Se um interessado souber de todas estas circunstâncias, pode deduzir um incidente de


suspeição, nos termos do art. 73º, nº 2 do CPA. Caso, ainda assim, o presidente não fosse suspenso e
depois substituído, o interessado poderá sempre recorrer daquela decisão e invocar a anulabilidade,
nos termos dos artigos 76º, nº 1 e 163º CPA.

De notar que, nos termos do art. 76º, nº 4 CPA, “a falta ou decisão negativa sobre a dedução
da suspeição não prejudica a invocação da anulabilidade dos atos praticados ou dos contratos
celebrados, quando do conjunto das circunstâncias do caso concreto resulte a razoabilidade de
dúvida séria sobre a imparcialidade da atuação do órgão, revelada na direção do procedimento, na
prática de atos preparatórios relevantes para o sentido da decisão ou na própria tomada da decisão”.

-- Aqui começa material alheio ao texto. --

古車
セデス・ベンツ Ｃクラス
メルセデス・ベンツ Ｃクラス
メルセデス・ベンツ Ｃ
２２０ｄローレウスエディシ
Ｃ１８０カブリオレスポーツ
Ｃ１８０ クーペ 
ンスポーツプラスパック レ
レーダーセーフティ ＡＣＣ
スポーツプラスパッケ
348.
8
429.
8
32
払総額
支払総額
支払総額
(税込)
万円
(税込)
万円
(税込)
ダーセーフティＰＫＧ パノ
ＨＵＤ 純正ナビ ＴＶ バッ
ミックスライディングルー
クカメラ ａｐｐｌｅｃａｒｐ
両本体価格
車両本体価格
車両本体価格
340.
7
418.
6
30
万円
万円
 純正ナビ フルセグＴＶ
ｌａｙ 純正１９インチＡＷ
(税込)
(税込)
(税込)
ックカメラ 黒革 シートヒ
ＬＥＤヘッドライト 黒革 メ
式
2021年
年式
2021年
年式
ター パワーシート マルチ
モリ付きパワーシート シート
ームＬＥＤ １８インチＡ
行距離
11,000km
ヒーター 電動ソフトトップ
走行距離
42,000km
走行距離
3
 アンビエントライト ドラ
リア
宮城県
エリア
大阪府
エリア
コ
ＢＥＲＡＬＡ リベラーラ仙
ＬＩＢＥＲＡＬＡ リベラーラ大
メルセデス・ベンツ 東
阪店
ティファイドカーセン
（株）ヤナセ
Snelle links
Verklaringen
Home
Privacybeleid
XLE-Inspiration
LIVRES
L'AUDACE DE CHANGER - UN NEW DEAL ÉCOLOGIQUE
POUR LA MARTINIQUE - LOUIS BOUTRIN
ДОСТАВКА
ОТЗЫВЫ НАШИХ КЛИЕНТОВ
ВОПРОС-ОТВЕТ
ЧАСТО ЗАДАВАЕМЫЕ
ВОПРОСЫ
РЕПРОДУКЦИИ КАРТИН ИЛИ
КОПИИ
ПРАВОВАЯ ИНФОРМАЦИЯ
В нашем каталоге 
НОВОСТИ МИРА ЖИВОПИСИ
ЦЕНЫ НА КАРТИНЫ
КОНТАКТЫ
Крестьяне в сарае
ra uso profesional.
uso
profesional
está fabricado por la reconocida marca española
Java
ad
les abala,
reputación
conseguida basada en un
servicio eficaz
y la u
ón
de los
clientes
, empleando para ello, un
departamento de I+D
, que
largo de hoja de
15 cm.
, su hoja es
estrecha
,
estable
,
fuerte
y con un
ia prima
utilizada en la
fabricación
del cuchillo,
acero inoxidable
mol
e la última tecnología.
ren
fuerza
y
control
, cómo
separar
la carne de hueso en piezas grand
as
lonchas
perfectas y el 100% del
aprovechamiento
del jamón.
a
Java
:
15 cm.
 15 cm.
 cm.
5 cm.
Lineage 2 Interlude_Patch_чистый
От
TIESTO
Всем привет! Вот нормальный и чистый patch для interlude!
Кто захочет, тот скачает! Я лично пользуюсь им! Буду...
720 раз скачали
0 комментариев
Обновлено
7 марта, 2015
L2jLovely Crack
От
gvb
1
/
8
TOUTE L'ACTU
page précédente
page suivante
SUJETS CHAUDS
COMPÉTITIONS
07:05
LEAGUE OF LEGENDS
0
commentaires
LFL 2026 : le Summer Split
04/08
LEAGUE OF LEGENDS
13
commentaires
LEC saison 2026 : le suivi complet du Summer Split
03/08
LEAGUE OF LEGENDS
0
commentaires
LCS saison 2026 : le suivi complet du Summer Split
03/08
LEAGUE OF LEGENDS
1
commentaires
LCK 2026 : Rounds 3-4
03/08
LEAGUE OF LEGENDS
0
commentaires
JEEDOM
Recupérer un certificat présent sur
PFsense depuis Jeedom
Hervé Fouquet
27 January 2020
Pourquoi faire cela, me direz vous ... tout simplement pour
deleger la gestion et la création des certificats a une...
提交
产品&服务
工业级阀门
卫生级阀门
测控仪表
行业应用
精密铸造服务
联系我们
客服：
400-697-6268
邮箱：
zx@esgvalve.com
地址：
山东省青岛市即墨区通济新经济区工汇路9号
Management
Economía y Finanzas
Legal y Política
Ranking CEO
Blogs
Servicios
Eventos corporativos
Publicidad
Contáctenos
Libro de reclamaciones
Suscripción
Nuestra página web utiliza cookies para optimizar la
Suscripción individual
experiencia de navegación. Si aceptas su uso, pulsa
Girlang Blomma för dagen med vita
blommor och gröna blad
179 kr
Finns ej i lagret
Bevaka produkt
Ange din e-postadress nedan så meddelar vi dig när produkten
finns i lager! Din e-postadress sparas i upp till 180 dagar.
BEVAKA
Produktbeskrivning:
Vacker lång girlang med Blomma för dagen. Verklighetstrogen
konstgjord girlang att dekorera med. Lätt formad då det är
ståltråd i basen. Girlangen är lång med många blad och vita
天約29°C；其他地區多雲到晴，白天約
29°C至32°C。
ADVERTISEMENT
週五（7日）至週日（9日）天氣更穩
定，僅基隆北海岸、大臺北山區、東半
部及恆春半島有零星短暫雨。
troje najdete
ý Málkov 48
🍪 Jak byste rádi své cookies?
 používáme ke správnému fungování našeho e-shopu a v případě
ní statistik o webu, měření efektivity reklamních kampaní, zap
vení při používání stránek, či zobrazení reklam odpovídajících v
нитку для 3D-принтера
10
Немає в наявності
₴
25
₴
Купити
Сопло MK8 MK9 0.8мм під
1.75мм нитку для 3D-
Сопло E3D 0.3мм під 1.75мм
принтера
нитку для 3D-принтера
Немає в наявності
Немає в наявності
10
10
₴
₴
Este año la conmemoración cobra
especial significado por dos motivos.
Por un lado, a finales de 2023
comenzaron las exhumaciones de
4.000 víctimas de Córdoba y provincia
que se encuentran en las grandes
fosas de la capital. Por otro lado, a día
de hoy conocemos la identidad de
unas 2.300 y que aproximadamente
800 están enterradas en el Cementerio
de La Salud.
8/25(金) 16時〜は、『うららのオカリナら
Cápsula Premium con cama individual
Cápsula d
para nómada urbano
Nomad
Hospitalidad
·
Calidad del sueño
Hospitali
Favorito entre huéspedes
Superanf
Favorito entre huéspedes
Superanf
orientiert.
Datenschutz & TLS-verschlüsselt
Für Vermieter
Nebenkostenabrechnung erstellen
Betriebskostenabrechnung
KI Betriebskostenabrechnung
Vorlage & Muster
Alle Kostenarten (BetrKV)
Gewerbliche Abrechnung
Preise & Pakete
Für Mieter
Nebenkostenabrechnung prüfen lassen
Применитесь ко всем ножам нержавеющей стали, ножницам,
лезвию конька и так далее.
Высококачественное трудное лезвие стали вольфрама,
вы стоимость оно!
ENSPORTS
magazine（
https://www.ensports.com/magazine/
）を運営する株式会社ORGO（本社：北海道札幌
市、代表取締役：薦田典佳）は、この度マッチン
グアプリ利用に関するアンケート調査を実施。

Quer isto dizer que o terceiro particular interessado até poderia deduzir uma suspeição contra o
presidente do júri, mas poderia o órgão colegial entender que não haveria qualquer situação que
colocasse em causa a imparcialidade. No entanto, não é pelo facto de haver uma decisão negativa ou
de não existir decisão que um interessado fica proibido de alegar outra vez esta situação.